Tuesday, February 28, 2012 - 14:04 by Wayne Beaton

The overall look of Eclipse 4 is controlled with CSS stylesheets. The CSS files take the same form as those for a browser, but underlying model is understandably different. Minimally, this means that the names of the things you can play with are different. Additionally, there are a few extra things you can play with to tweak the behaviour. I’m just starting to wade into, so please consider this a start of a discovery log rather than any sort of authoritative “how to”.

Unfortunately, the documentation on Eclipse 4 CSS is a little scant. The underlying model, which can be used to sort out the names of the various model elements in the workbench, is captured in the Eclipse wiki. There is also some information regarding how various CSS properties map to SWT widgets.

Update (Feb 25/2014): The locations of the files have changed; I’ve updated them here.

I started by locating the actual CSS files themselves. They’re found in the org.eclipse.platform bundle which is located in the eclipse.platform.ui git repository. The CSS files are in the ./platform/org.eclipse.ui.themes/css directory.

I cloned the repository locally, loaded–with a little help from EGit–the org.eclipse.ui.themes plug-in project, and navigated to the GTK CSS file (I’m running Fedora 14 Linux).
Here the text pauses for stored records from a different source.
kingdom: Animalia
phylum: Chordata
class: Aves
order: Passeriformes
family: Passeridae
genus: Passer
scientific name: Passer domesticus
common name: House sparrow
From here, I started playing. The CSS editor component provided by the Web Tools’ Source Editing Project provides considerable help for standard sorts of CSS things (i.e. the stuff supported by browsers like background colours). I took additional inspiration from the other CSS files. The first thing I did was remove the background image on the workbench window’s toolbar and replaced it with a solid color (Bug 372448). While I was at it, I changed the background colour of the ToolBar widgets to the same colour:

.MTrimBar#org-eclipse-ui-main-toolbar {
background-color: #E2E2E2;
}

.MTrimBar#org-eclipse-ui-main-toolbar ToolBar {
background-color: #E2E2E2;
}

The “.MTrimBar” model element represents the various holders of tool bars in the workbench, including the main window as well as view/editor stacks. Adding “#org-eclipse-ui-main-toolbar” focuses the style properties on the main window tool bar. The first entry applies to the tool bar area itself. The second entry applies to the SWT ToolBar instances contained within the tool bar area. I may be getting some of the names mixed up.
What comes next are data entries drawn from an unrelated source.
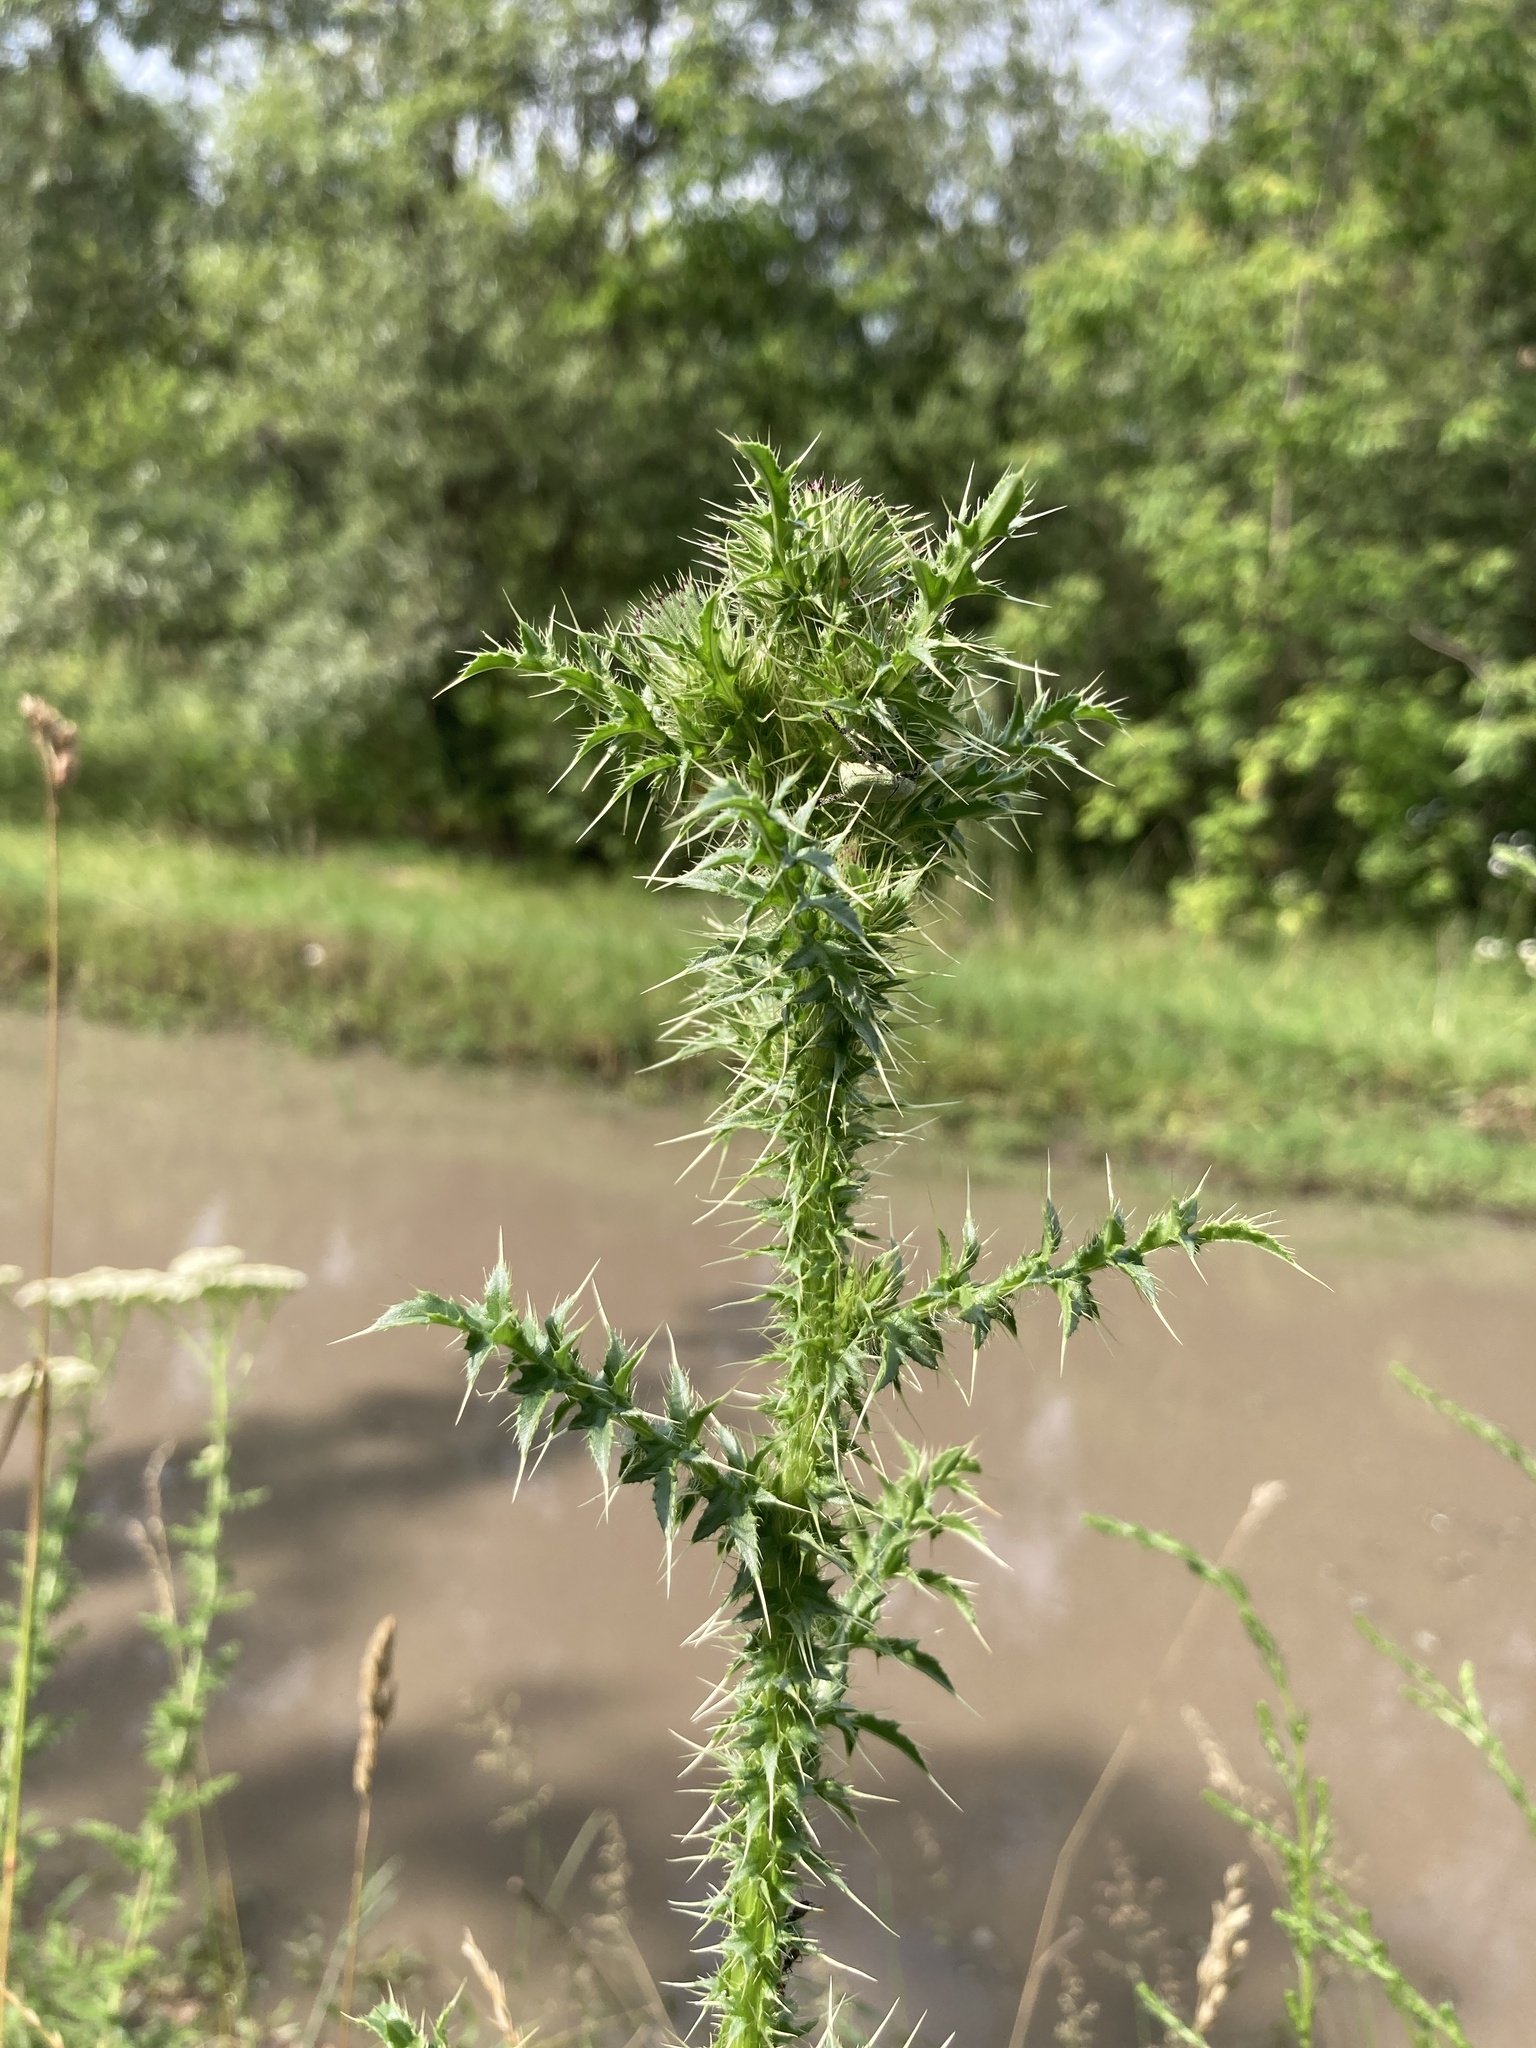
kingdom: Plantae
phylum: Tracheophyta
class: Magnoliopsida
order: Asterales
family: Asteraceae
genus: Carduus
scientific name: Carduus acanthoides
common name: Plumeless thistle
To test the changes, I launched an instance of Eclipse using the modified plug-in in my workspace with the default target. I discovered that I was able to test some changes without requiring a restart by instead just changing the theme in the preferences (i.e. switch the theme and then switch back).

Unfortunately, some changes require a restart to test. I believe that this is a point-in-time problem, and I’m planning to open bugs to address specific issues that I uncover.

I did discover some ongoing work in the E4 Incubator project to provide a Xtext-based CSS editor (you may notice the little Xtext nature decoration on the project icon). It provides a little more content assist help, but doesn’t provide much help with the edit/test cycle.

I’m thinking that just having a “Reapply current theme CSS” command might be enough to make the edit/test cycle bearable. That shouldn’t be too hard to build. I’ll let you know how it turns out.